* [Challenge]:
Give the data from its first line through the line containing "crop: left 40.426%, top", inclusive, as a JSON list of strings, one string per line, leaving out blank lines.

* [Exercise data]:
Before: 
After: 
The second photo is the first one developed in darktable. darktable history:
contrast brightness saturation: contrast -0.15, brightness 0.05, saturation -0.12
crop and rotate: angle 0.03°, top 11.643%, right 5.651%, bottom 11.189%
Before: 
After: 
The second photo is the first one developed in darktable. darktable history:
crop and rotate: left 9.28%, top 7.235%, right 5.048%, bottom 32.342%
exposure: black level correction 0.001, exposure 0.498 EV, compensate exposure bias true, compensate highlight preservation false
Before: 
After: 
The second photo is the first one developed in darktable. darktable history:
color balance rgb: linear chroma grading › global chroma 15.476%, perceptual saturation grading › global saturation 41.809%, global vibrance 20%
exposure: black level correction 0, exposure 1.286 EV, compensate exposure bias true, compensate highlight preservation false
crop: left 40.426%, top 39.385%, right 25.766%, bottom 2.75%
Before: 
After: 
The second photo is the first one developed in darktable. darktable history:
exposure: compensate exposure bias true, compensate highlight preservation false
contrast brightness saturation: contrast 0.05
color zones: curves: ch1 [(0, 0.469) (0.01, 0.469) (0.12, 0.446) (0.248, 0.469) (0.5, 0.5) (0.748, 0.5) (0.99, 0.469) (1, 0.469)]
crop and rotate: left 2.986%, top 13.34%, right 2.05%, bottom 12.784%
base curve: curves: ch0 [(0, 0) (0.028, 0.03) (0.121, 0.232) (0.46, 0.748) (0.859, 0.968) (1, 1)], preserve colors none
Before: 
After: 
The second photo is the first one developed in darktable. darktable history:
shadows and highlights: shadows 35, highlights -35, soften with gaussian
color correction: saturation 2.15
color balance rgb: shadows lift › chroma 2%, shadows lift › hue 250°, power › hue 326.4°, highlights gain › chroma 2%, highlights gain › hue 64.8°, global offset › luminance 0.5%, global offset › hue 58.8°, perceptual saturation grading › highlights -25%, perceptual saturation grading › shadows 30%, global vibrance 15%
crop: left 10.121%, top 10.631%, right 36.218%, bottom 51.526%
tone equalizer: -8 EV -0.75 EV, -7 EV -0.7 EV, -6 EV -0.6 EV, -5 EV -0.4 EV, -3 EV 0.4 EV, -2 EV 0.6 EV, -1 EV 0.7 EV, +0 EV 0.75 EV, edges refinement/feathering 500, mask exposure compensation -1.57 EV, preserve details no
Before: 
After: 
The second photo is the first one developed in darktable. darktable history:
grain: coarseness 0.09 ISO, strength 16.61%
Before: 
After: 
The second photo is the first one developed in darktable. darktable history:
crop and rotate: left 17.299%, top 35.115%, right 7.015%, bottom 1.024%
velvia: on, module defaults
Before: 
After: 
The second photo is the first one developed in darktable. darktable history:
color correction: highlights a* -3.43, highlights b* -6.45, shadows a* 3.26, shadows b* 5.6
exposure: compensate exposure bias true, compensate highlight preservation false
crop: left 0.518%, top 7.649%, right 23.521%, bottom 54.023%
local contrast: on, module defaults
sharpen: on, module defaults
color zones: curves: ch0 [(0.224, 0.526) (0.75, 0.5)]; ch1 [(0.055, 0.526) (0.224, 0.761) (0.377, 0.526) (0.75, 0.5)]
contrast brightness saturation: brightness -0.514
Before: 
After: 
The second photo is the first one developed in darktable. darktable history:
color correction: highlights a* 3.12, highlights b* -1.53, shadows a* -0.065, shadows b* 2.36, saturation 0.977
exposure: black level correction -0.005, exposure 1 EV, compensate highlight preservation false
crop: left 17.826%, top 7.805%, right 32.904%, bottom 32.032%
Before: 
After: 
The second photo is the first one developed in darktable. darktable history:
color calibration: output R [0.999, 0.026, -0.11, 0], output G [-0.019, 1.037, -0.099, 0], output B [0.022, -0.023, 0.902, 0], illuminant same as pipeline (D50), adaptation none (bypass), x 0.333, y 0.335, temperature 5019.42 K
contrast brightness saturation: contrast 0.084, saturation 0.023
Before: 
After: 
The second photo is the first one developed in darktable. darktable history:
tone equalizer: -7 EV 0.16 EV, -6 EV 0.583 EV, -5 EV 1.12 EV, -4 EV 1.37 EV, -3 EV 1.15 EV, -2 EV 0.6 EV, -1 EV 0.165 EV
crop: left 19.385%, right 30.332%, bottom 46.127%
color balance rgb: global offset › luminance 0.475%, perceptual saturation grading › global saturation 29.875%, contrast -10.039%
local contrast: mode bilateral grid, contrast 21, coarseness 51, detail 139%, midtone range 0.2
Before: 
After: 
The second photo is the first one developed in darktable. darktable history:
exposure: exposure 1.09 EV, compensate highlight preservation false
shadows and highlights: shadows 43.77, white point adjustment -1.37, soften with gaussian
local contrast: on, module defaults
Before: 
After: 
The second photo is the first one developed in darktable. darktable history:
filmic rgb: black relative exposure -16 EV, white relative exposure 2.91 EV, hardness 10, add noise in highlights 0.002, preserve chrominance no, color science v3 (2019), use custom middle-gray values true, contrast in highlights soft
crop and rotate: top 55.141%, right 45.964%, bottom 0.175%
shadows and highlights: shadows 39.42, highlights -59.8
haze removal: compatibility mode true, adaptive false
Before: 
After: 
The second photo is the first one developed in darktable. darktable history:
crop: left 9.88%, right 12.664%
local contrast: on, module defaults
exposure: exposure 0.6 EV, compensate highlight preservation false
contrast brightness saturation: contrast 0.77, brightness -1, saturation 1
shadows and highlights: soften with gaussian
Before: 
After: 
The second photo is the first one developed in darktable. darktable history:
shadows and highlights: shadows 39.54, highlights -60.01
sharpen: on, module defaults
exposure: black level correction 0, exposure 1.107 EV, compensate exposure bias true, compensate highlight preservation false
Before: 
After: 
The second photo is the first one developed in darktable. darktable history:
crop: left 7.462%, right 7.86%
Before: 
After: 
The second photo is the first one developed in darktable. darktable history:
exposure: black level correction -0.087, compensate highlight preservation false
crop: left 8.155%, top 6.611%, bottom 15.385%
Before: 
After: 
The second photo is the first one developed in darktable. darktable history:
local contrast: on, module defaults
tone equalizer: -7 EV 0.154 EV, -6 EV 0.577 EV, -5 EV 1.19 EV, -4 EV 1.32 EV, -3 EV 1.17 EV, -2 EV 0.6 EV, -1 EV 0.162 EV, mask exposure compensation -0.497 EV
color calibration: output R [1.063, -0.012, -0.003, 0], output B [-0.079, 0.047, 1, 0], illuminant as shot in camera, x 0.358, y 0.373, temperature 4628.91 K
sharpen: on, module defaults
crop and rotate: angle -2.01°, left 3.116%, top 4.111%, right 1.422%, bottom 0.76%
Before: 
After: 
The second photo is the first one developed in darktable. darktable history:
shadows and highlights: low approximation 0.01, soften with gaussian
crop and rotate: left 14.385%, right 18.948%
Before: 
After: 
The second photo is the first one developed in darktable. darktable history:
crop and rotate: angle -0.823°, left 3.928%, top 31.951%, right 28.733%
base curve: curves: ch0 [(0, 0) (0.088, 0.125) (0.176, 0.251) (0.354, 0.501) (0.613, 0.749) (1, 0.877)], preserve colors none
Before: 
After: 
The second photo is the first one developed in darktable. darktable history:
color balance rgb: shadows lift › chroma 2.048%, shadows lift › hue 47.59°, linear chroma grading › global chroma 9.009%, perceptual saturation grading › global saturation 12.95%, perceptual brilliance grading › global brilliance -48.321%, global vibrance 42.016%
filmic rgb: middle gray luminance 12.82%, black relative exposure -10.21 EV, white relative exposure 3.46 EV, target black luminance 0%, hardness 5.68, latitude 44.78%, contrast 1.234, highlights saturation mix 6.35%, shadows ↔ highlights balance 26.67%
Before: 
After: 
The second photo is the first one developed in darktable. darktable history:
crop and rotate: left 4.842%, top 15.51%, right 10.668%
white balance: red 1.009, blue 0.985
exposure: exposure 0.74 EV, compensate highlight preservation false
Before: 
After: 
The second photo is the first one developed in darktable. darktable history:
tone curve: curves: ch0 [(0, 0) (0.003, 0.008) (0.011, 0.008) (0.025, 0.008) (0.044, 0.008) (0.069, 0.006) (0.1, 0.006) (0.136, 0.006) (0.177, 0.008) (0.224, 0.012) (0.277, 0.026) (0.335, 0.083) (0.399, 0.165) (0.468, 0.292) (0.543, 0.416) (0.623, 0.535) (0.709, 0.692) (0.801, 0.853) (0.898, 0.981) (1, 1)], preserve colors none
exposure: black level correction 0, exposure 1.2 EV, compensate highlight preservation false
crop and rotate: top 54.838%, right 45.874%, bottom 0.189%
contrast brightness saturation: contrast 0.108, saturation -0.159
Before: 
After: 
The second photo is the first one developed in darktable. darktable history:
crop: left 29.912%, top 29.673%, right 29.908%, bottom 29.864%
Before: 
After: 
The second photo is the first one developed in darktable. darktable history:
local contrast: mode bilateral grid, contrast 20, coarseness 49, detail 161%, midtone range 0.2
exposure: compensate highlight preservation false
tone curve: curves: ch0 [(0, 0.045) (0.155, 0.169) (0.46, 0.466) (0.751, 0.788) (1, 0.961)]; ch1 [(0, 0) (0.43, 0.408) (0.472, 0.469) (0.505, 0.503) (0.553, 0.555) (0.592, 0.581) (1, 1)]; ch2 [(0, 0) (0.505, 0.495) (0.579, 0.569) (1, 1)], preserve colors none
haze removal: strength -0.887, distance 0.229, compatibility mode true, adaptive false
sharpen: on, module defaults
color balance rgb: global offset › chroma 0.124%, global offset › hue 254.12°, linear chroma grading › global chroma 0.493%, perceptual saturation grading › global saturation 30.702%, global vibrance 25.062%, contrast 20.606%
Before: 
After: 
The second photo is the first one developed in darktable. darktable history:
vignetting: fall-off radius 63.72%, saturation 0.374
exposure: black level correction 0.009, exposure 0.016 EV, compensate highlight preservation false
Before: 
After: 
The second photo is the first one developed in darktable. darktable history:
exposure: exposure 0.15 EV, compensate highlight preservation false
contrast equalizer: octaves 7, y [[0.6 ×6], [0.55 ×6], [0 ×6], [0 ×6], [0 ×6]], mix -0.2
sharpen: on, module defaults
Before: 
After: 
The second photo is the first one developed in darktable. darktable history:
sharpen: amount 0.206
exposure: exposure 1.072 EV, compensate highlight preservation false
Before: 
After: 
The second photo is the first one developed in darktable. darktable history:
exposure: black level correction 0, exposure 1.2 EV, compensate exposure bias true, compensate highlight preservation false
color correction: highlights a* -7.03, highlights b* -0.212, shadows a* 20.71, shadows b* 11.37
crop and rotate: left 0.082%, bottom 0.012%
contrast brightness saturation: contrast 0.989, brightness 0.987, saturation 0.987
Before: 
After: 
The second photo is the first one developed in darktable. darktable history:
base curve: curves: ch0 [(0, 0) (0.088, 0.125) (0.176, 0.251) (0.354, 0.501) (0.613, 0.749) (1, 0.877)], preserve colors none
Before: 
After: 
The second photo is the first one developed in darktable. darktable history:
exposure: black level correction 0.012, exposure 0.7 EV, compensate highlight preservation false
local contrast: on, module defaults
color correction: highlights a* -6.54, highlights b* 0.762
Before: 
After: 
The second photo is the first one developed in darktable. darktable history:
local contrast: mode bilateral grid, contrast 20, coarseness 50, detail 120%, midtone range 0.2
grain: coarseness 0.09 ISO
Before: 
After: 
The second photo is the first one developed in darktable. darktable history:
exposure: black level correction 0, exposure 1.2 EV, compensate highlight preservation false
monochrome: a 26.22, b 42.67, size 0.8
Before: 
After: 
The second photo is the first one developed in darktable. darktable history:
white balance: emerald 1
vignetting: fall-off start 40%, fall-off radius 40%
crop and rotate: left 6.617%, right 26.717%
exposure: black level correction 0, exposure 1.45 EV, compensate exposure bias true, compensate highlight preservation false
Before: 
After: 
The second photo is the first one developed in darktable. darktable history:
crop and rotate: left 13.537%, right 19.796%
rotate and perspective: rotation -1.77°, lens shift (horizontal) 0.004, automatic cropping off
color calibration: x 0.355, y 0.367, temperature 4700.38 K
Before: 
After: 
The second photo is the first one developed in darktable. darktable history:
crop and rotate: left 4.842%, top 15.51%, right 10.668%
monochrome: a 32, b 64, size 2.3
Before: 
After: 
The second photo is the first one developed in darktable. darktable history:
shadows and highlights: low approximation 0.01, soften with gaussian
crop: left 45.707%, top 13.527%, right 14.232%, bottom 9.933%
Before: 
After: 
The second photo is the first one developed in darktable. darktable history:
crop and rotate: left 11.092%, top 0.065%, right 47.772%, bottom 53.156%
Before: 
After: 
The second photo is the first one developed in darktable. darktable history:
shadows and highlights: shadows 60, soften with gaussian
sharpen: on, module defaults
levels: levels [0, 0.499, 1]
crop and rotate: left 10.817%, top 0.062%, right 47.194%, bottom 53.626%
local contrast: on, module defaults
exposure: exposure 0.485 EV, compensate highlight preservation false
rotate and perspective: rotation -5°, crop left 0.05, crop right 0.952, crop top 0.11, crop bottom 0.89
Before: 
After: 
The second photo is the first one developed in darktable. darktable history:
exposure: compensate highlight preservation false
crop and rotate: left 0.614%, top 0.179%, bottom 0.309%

* [Solution below]:
[
  "Before: ",
  "After: ",
  "The second photo is the first one developed in darktable. darktable history:",
  "contrast brightness saturation: contrast -0.15, brightness 0.05, saturation -0.12",
  "crop and rotate: angle 0.03°, top 11.643%, right 5.651%, bottom 11.189%",
  "Before: ",
  "After: ",
  "The second photo is the first one developed in darktable. darktable history:",
  "crop and rotate: left 9.28%, top 7.235%, right 5.048%, bottom 32.342%",
  "exposure: black level correction 0.001, exposure 0.498 EV, compensate exposure bias true, compensate highlight preservation false",
  "Before: ",
  "After: ",
  "The second photo is the first one developed in darktable. darktable history:",
  "color balance rgb: linear chroma grading › global chroma 15.476%, perceptual saturation grading › global saturation 41.809%, global vibrance 20%",
  "exposure: black level correction 0, exposure 1.286 EV, compensate exposure bias true, compensate highlight preservation false",
  "crop: left 40.426%, top 39.385%, right 25.766%, bottom 2.75%"
]